I wasn’t sure whether this would be submissible for Franken-Indie, technically, I am not actually combining two sewing patterns, more a freebie crochet pattern with sewing instructions, and a freebie sewing pattern. But after consultation with those in charge, it is, and so I made sure to take it out of the work-in-progress-but-being-ignored pile and get cracking!

I have been doing quite a bit of crochet lately, and had the idea that I wanted to make a crochet yoke for a top, ready for summertime relaxing! This was a couple of months ago, turns out that as a novice crochet-er I didn’t really know where to start in order to design it. But then I found a freebie pattern on Ravelry. Sorted.

Keila Ravelry

It is constructed out of 3 squares and 2 triangles on the front and on the back, all joined together with edging, and then more along the bottom.

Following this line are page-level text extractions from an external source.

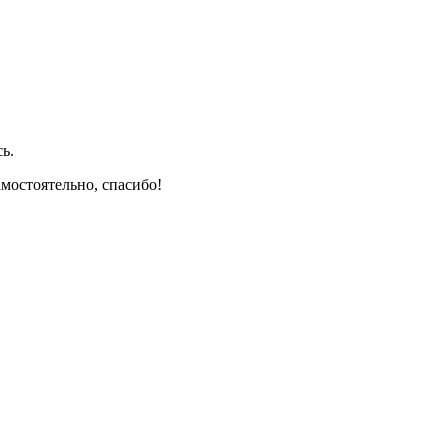
ь.
амостоятельно, спасибо!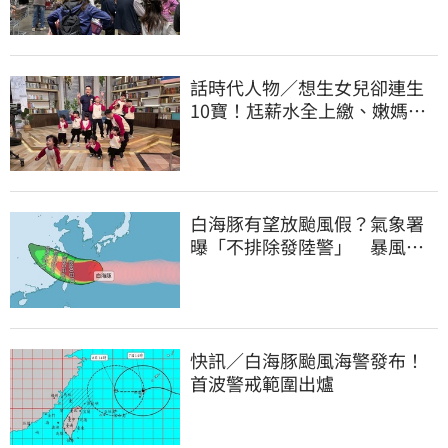
話時代人物／想生女兒卻連生
10寶！尪薪水全上繳、嫩媽吐
心聲：不生了
白海豚有望放颱風假？氣象署
曝「不排除發陸警」 暴風圈
恐掃過2地
快訊／白海豚颱風海警發布！
首波警戒範圍出爐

This was my little test square out of some old yarn in my stash:

Test Square

Not too tricky.

To crochet the yoke and trim, I used Patons Grace, a 100% Mercerized Cotton Yarn.

Blocked Yoke

To block it into shape, I just pinned it out on my ironing board and set my iron to the cotton setting with lots of steam. Simple but effective.

The instructions in the pattern just say to cut two pieces of fabric, chest measurement plus 5-10cm by length you want plus seam allowance, sew them together at the sides, then use elastic to pull together the top at the yoke….. Tried it. It just wasn’t a glamorous look. This may have been due to the fabric I used, which didn’t really have a lot of drape, so the shape just looked a bit bleh.

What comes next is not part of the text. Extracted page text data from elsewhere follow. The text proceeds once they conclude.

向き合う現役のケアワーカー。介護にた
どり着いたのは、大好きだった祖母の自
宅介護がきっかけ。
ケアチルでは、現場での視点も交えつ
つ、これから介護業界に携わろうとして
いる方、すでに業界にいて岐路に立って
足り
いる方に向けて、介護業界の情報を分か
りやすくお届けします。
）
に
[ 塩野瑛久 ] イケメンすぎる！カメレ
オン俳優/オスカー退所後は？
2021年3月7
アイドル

And so…… it got consigned to….. The Pile.

But this week the challenge is Franken-Indie! Could I save it by combining it with something with a bit more something? I have previously used the freebie Colette Sorbetto pattern a few times. It’s my tried and tested sleeveless top pattern, so I decided to modify it slightly to make this bodice.

By measuring where I wanted the bust darts to be in relation to the yoke, I then adapted the pattern:

Pattern Modification

2 3/4″ from the top is where I needed the bust dart to end, so I folded over the pattern at this line, adding seam allowance and drawing these onto the fabric. As I had already cut into my fabric, I had limited width (and length, but width was more crucial) to work with, so when I sewed the pieces together at the sides, I had to taper out the seam allowance from the full 5/8″ at the bust, to 1/4″ at the bottom in order to fit it in. I tried it on, to check the fit, and check that the darts were in the right place:

Testing the fit


To maintain the length of the bodice, and stabilize the top and bottom edges, I finished them with some white bias tape.

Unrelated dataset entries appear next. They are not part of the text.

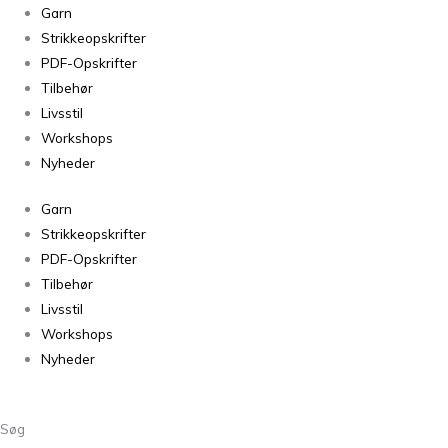
Garn
Strikkeopskrifter
PDF-Opskrifter
Tilbehør
Livsstil
Workshops
Nyheder
Garn
Strikkeopskrifter
PDF-Opskrifter
Tilbehør
Livsstil
Workshops
Nyheder
Søg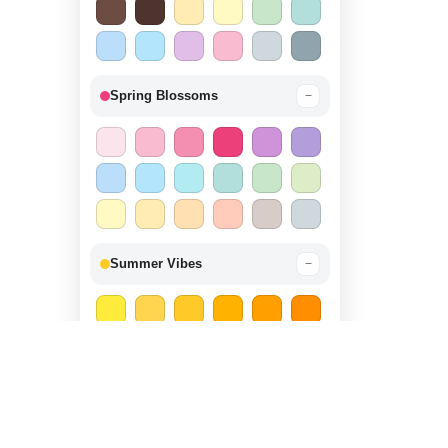
Spring Blossoms
−
Summer Vibes
−
Autumn Harvest
−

To complete it, I just sewed the yoke and bottom edging on with lines of straight stitch.




Action shots? You betcha!


Yep, I took over the playground for pictures today.


No children were present.


I am really going to have to watch out for dodgy tan lines with this one!



  1. I love this! It looks so nice.

  2. Absolutely beautiful!! I can’t wait to learn to these crafty things. I think the poor Singer came to its end when I was practicing stitches on it. Looking to buy a new machine. ( exciting!) can I ask which one you have? My mum recommends a simple Janome.

    1. Mine is Grandma K’s Bernina 830. A trusty sidekick. Although Berninas tend to be expensive.

      1. Bernina is too good for me! I am thinking of Janome 2032/ J318 or the fanciest 525S! Hmmmm

      2. I think I might treat mine to a service soon. Poor thing.